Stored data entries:
* Begin *

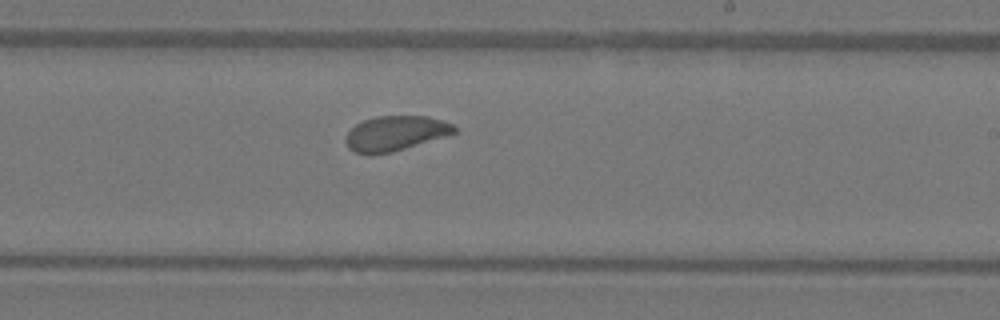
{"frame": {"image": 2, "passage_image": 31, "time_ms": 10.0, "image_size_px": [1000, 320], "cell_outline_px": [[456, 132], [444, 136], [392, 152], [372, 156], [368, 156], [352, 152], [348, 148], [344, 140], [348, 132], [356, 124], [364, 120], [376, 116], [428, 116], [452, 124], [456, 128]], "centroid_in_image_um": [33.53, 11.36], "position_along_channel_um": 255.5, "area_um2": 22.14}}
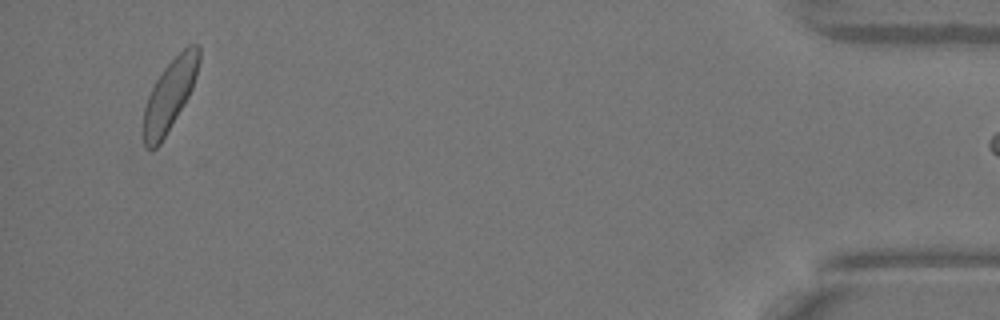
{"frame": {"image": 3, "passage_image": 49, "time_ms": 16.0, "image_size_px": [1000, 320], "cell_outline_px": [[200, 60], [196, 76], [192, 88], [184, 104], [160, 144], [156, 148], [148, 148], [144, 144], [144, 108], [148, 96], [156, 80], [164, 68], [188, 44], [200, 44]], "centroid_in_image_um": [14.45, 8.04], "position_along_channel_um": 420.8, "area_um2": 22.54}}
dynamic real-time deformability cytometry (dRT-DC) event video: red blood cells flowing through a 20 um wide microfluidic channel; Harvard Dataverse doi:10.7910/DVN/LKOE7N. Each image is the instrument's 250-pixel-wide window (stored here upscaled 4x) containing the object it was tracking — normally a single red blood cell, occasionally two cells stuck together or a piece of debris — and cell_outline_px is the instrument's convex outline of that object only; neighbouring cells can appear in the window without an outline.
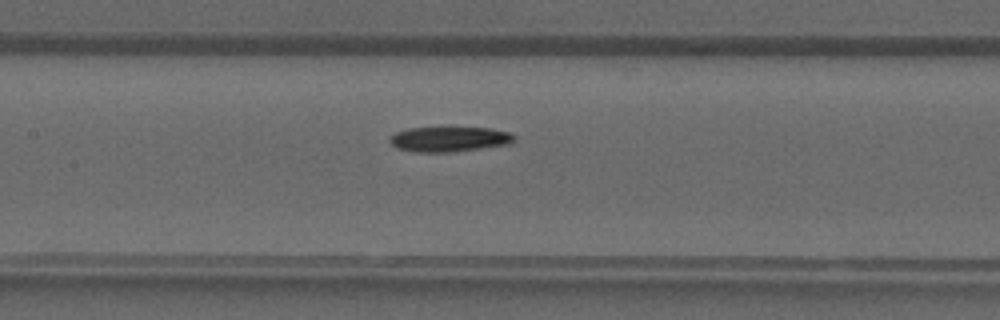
{"species": "common noctule bat (a hibernating species)", "species_latin": "Nyctalus noctula", "temperature_condition": "warm", "stored_images_in_passage": 40, "camera_frame_rate_fps": 3000, "um_per_image_px": 0.085, "animal": {"sex": "male", "forearm_length_mm": 52.5}, "frame": {"image": 1, "passage_image": 19, "time_ms": 6.0, "image_size_px": [1000, 320], "cell_outline_px": [[516, 140], [508, 144], [452, 152], [416, 152], [396, 148], [388, 140], [388, 136], [396, 132], [408, 128], [492, 128], [508, 132], [516, 136]], "centroid_in_image_um": [38.16, 11.83], "position_along_channel_um": 169.2, "area_um2": 18.15}}
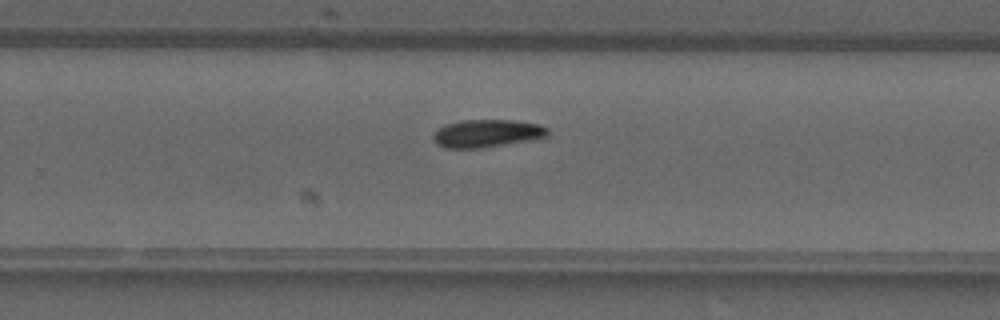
{"frame": {"image": 2, "passage_image": 26, "time_ms": 8.333, "image_size_px": [1000, 320], "cell_outline_px": [[548, 136], [540, 140], [484, 148], [444, 148], [436, 144], [432, 136], [440, 128], [448, 124], [460, 120], [516, 120], [540, 124], [548, 128]], "centroid_in_image_um": [41.49, 11.36], "position_along_channel_um": 288.3, "area_um2": 19.02}}
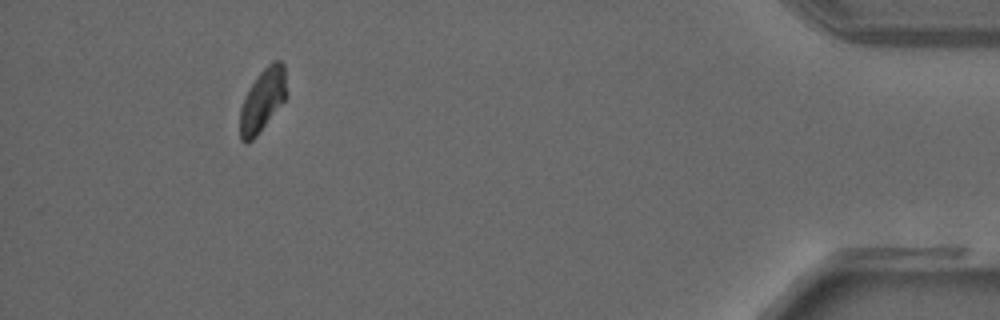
{"frame": {"image": 3, "passage_image": 37, "time_ms": 12.0, "image_size_px": [1000, 320], "cell_outline_px": [[288, 96], [256, 136], [252, 140], [244, 144], [240, 140], [240, 108], [244, 96], [256, 76], [272, 60], [280, 60], [284, 64]], "centroid_in_image_um": [22.33, 8.49], "position_along_channel_um": 412.9, "area_um2": 17.28}}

* End *

*Directions*.
Print again, word for word, every line from the line with "dynamic real-time deformability" to the final line of the records, inclusive; skip the pictures.

*Answer to the exercise*.
dynamic real-time deformability cytometry (dRT-DC) event video: red blood cells flowing through a 20 um wide microfluidic channel; Harvard Dataverse doi:10.7910/DVN/LKOE7N. Each image is the instrument's 250-pixel-wide window (stored here upscaled 4x) containing the object it was tracking — normally a single red blood cell, occasionally two cells stuck together or a piece of debris — and cell_outline_px is the instrument's convex outline of that object only; neighbouring cells can appear in the window without an outline.
{"species": "common noctule bat (a hibernating species)", "species_latin": "Nyctalus noctula", "temperature_condition": "warm", "stored_images_in_passage": 40, "camera_frame_rate_fps": 3000, "um_per_image_px": 0.085, "animal": {"sex": "male", "forearm_length_mm": 52.5}, "frame": {"image": 1, "passage_image": 19, "time_ms": 6.0, "image_size_px": [1000, 320], "cell_outline_px": [[516, 140], [508, 144], [452, 152], [416, 152], [396, 148], [388, 140], [388, 136], [396, 132], [408, 128], [492, 128], [508, 132], [516, 136]], "centroid_in_image_um": [38.16, 11.83], "position_along_channel_um": 169.2, "area_um2": 18.15}}
{"frame": {"image": 2, "passage_image": 26, "time_ms": 8.333, "image_size_px": [1000, 320], "cell_outline_px": [[548, 136], [540, 140], [484, 148], [444, 148], [436, 144], [432, 136], [440, 128], [448, 124], [460, 120], [516, 120], [540, 124], [548, 128]], "centroid_in_image_um": [41.49, 11.36], "position_along_channel_um": 288.3, "area_um2": 19.02}}
{"frame": {"image": 3, "passage_image": 37, "time_ms": 12.0, "image_size_px": [1000, 320], "cell_outline_px": [[288, 96], [256, 136], [252, 140], [244, 144], [240, 140], [240, 108], [244, 96], [256, 76], [272, 60], [280, 60], [284, 64]], "centroid_in_image_um": [22.33, 8.49], "position_along_channel_um": 412.9, "area_um2": 17.28}}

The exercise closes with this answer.